Goal of the exercise: Count the rows below that contain the word "What", with case mattering, and give only the number.
(Provided records)
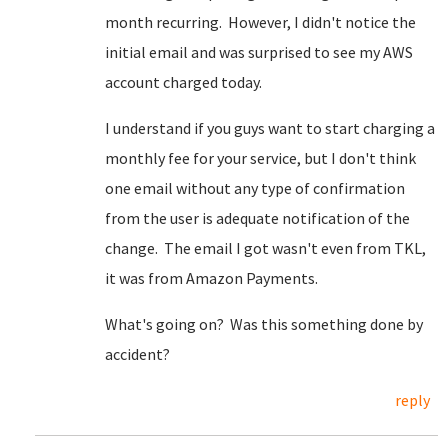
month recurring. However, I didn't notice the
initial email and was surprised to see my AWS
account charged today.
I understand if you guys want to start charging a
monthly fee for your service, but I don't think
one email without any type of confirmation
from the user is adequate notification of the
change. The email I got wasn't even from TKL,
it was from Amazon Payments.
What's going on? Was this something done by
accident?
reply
(End Provided records)
(Provided records)
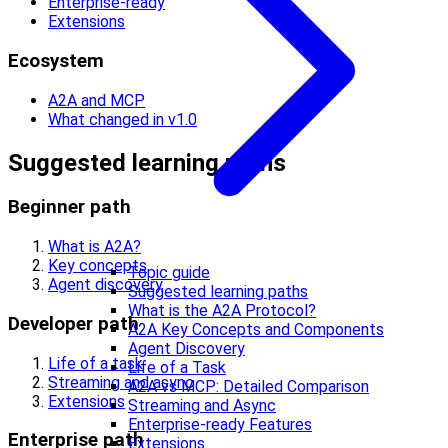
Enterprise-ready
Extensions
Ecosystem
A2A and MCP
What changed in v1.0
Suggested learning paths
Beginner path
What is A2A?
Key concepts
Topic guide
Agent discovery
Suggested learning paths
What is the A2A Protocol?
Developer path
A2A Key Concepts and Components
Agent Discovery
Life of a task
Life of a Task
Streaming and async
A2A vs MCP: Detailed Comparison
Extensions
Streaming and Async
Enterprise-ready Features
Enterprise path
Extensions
(End Provided records)
Result below: 4